Die Weiterentwicklung des Concurrent Versions System nennt sich Subversion. Sie bietet gegenüber CVS einige Vorteile und hat im Grunde nur einen einzigen Nachteil: Subversion benötigt mehr Speicherplatz. Dies liegt daran, dass Subversion von jeder veränderten Datei eine Kopie sichert. Zudem verfügt Subversion über ein anderes Versionsschema als CVS.

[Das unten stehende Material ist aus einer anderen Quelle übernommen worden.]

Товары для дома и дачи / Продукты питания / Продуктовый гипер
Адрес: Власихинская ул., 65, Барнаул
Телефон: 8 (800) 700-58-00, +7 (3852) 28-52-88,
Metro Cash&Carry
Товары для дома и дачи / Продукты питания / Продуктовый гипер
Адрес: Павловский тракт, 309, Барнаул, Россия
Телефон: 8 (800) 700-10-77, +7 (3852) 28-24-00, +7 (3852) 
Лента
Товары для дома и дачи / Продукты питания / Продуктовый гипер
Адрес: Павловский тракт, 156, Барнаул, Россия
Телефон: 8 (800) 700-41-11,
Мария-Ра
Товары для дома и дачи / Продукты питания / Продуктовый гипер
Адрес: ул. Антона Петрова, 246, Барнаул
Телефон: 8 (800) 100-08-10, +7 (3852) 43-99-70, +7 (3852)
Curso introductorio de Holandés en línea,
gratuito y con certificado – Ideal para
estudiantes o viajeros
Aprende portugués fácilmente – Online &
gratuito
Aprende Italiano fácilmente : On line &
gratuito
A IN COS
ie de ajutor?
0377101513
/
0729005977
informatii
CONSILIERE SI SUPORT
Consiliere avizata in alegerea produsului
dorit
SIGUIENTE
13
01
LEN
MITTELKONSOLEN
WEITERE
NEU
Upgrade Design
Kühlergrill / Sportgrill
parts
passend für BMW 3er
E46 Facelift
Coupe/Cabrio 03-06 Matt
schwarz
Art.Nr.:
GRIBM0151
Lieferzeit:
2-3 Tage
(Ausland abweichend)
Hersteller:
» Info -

Die Vorteile bestehen nun darin, dass es zusätzliche Befehle gibt und dass Dateien und Verzeichnisse umbenannt werden können. Bei CVS musste man diese noch löschen und unter einem neuen Namen anlegen, um sie »umzubenennen«. Verbessert wurde auch die Handhabung von Binärdateien. Außerdem kann über ein Modul für den Apache Webserver 2.x auf das Repository zugegriffen werden. Für CVS gibt es allerdings CVSweb, das unter der BSD-Lizenz erhältlich ist und Ähnliches ermöglicht. [Falls Sie sich CVSweb einmal ansehen möchten, sollten Sie die Adresse www.openbsd.org/cgi-bin/cvsweb/ besuchen.] Die Befehle stimmen mit denen von CVS ungefähr überein; hier nur einige Beispiele:

  • commit
    Eigene Veränderungen können via svn commit auf den Server übertragen werden.
$ svn commit -m 'Buffer Overflow Fix in recv.c'

Listing 30.79  svn commit

  • up
    Um die aktuelle Version vom Repository auf den eigenen Rechner zu übertragen, wird – wie bei CVS – der Befehl up verwendet.
$ svn up
Revision 755.

Listing 30.80  svn up

  • log
    Der Befehl log zeigt die letzten Commits des Repositories an. Im Folgenden sehen Sie einen Auszug der letzten Veränderungen im Subversion Repository der Hardened Linux Distribution.
$ svn log
--------------------------------------------------------------------
r755 | cdpxe | 2007-04-11 23:57:39 +0200 (Mi, 11 Apr 2007) | 1 line
remove unneded old config archives+sign files
--------------------------------------------------------------------
r754 | cdpxe | 2007-04-11 23:44:08 +0200 (Mi, 11 Apr 2007) | 1 line
aaa_hl pkg update for 1.6.6
--------------------------------------------------------------------
r753 | cdpxe | 2007-04-11 23:42:51 +0200 (Mi, 11 Apr 2007) | 1 line
current internal dev version is 1.6.6 from now on *har har*
--------------------------------------------------------------------
r752 | cdpxe | 2007-04-11 23:38:21 +0200 (Mi, 11 Apr 2007) | 1 line
update for 1.6.5 (upload after the release, not now)
--------------------------------------------------------------------
r751 | cdpxe | 2007-04-11 21:12:32 +0200 (Mi, 11 Apr 2007) | 1 line
remove slackware/l/gd because we already have the package in
universe/l/gd
--------------------------------------------------------------------
...
...

Listing 30.81  svn log

  • rename
    Das Umbenennen von Dateien und ganzen Verzeichnissen ist in Subversion auch kein Problem.
$ svn rename pakete packages

Listing 30.82  svn rename

  • stat
    Lokale Veränderungen lassen sich mit dem stat-Befehl anzeigen. Dieser Befehl ist äußerst sinnvoll, wenn man sehen möchte, was man alles modifiziert hat, und anschließend die Veränderungen in mehrere einzelne Commits aufteilen möchte.